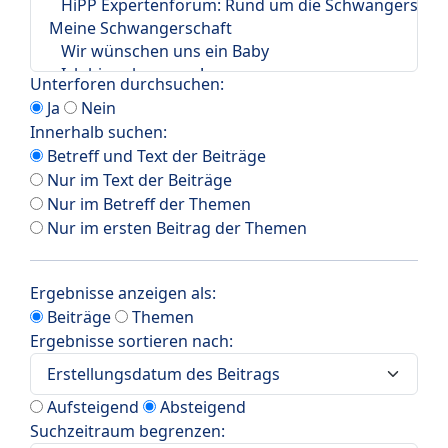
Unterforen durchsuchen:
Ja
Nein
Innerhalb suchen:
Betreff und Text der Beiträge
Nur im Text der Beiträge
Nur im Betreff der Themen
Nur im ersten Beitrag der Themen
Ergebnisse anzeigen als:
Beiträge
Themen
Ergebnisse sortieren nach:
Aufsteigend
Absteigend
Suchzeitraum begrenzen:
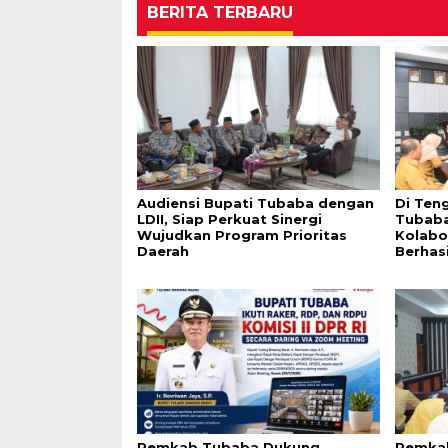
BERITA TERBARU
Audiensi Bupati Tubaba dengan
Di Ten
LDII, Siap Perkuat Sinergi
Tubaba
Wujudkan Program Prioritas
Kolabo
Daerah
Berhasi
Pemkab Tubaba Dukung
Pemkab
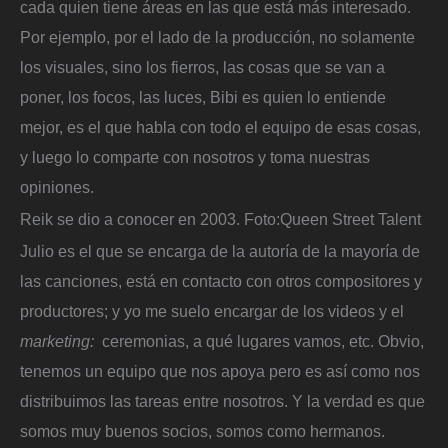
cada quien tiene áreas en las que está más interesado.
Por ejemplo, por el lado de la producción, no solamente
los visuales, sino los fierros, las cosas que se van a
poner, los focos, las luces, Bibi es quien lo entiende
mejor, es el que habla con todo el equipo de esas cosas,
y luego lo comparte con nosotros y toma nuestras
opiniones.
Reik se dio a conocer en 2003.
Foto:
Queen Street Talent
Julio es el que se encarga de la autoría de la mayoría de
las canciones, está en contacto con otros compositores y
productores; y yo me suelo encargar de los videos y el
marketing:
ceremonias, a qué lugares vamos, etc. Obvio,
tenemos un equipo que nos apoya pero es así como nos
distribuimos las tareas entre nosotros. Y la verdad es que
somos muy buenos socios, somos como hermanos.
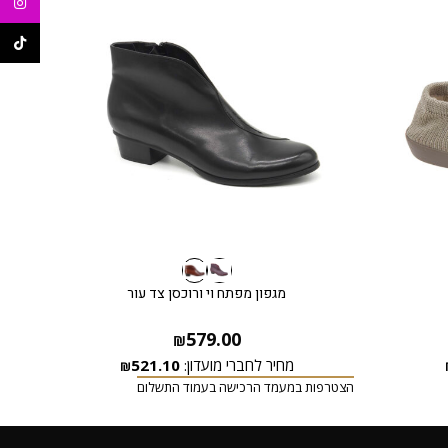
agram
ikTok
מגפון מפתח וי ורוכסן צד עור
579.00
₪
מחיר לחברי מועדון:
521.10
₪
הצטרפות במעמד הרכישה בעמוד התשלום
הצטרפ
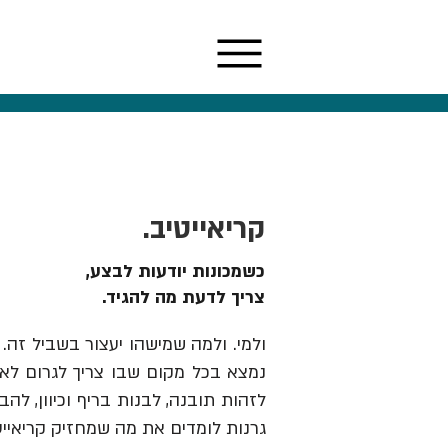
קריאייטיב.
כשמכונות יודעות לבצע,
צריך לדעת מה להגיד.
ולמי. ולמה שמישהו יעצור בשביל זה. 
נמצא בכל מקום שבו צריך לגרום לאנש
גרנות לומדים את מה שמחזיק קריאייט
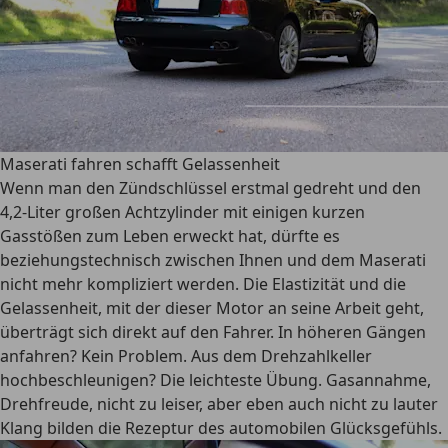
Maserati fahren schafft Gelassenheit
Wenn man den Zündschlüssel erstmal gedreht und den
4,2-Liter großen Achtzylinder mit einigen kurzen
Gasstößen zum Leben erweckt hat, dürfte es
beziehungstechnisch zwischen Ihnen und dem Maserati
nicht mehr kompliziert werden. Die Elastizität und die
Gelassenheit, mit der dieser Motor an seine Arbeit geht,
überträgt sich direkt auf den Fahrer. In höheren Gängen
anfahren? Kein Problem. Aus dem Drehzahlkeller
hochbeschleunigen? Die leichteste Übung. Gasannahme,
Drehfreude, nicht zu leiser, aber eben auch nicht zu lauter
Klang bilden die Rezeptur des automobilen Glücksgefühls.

--------------------------------

| EXERCISE DESCRIPTION |
Restate the whole listing above exactly, please, omitting every image.

| RESULT OF THE TASK |
Unterforen durchsuchen:
Ja
Nein
Innerhalb suchen:
Betreff und Text der Beiträge
Nur im Text der Beiträge
Nur im Betreff der Themen
Nur im ersten Beitrag der Themen
Ergebnisse anzeigen als:
Beiträge
Themen
Ergebnisse sortieren nach:
Aufsteigend
Absteigend
Suchzeitraum begrenzen:
BERITA TERBARU
Audiensi Bupati Tubaba dengan
Di Ten
LDII, Siap Perkuat Sinergi
Tubaba
Wujudkan Program Prioritas
Kolabo
Daerah
Berhasi
Pemkab Tubaba Dukung
Pemkab
cada quien tiene áreas en las que está más interesado.
Por ejemplo, por el lado de la producción, no solamente
los visuales, sino los fierros, las cosas que se van a
poner, los focos, las luces, Bibi es quien lo entiende
mejor, es el que habla con todo el equipo de esas cosas,
y luego lo comparte con nosotros y toma nuestras
opiniones.
Reik se dio a conocer en 2003.
Foto:
Queen Street Talent
Julio es el que se encarga de la autoría de la mayoría de
las canciones, está en contacto con otros compositores y
productores; y yo me suelo encargar de los videos y el
marketing:
ceremonias, a qué lugares vamos, etc. Obvio,
tenemos un equipo que nos apoya pero es así como nos
distribuimos las tareas entre nosotros. Y la verdad es que
somos muy buenos socios, somos como hermanos.
agram
ikTok
מגפון מפתח וי ורוכסן צד עור
579.00
₪
מחיר לחברי מועדון:
521.10
₪
הצטרפות במעמד הרכישה בעמוד התשלום
הצטרפ
קריאייטיב.
כשמכונות יודעות לבצע,
צריך לדעת מה להגיד.
ולמי. ולמה שמישהו יעצור בשביל זה. 
נמצא בכל מקום שבו צריך לגרום לאנש
גרנות לומדים את מה שמחזיק קריאייט
Maserati fahren schafft Gelassenheit
Wenn man den Zündschlüssel erstmal gedreht und den
4,2-Liter großen Achtzylinder mit einigen kurzen
Gasstößen zum Leben erweckt hat, dürfte es
beziehungstechnisch zwischen Ihnen und dem Maserati
nicht mehr kompliziert werden. Die Elastizität und die
Gelassenheit, mit der dieser Motor an seine Arbeit geht,
überträgt sich direkt auf den Fahrer. In höheren Gängen
anfahren? Kein Problem. Aus dem Drehzahlkeller
hochbeschleunigen? Die leichteste Übung. Gasannahme,
Drehfreude, nicht zu leiser, aber eben auch nicht zu lauter
Klang bilden die Rezeptur des automobilen Glücksgefühls.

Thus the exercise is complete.